# [What to do]
• A. According to the text on Temple Bar's renewal, which State agency did the 1991 bill establish?
• B. Pick up the text on Temple Bar's renewal after its final sentence and keep it going.

The development of Temple Bar as Dublin’s cultural quarter “will make history in the life of this city”, Charles J Haughey declared 30 years ago.
Addressing the Dáil as taoiseach on July 2nd 1991, he predicted that it would become “a vibrant new living area, providing new jobs and attracting many visitors” as well as serving as “a showcase both nationally and internationally to emphasise the great potential for renewal in inner city areas where there is a cohesive plan, supported by Government.”
Haughey was introducing the Temple Bar Area Renewal and Development Bill, which established a State agency, Temple Bar Properties, to take charge of this “Government flagship project” for Dublin’s year as European City of Culture.
TBP’s remit was to build on what had been happening spontaneously in an area known for “Left Bank” ambience, by developing new apartments, speciality shops, restaurants, recording studios, craft workshops, theatres, film centre, art galleries, hotels and street markets.
1991 was a long time ago. It was the year that The Commitments was released, with Dublin’s rampant decay as its gritty backdrop. There were derelict sites and tumbledown buildings all over the inner city as well as in Temple Bar, where surface car parks occupied the areas that were to become Meeting House Square and Temple Bar Square.

# [Items]
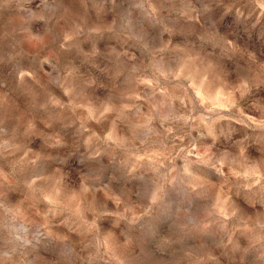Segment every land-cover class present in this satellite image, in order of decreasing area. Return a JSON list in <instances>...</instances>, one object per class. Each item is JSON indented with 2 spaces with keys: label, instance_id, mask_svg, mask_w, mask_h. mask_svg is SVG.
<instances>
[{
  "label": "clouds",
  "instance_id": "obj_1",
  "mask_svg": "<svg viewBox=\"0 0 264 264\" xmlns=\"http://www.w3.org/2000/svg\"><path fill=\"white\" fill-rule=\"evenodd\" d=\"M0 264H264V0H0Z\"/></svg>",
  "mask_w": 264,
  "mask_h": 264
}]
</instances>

* * *

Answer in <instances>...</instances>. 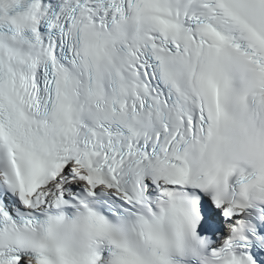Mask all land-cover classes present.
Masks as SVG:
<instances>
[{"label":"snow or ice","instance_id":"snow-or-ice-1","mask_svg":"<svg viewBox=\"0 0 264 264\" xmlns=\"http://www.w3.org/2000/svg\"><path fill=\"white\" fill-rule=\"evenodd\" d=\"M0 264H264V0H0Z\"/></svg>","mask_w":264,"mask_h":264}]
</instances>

* * *

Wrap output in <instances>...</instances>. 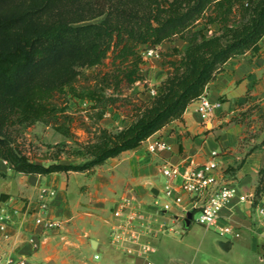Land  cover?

# [Results by task]
• A. Temple Bar Properties.

• B.
A two-acre site along Essex Street West, surrounded by a palisade fence, was used to store mobile libraries and as a daytime car park for officials in the Civic Offices.
Into the breach marched 13 talented young architects from Group 91, who won a hotly-contested competition for the Temple Bar Architectural Framework Plan in November 1991 with their vision of creating a series of “hearts and spines” to knit the area together.
Temple Bar Square, for example, was seen as “a carnival space for young people and tourists [with] a sense of Montmartre” in Paris, while Meeting House Square would have an open-air performance space at the rear of what became The Ark children’s cultural centre.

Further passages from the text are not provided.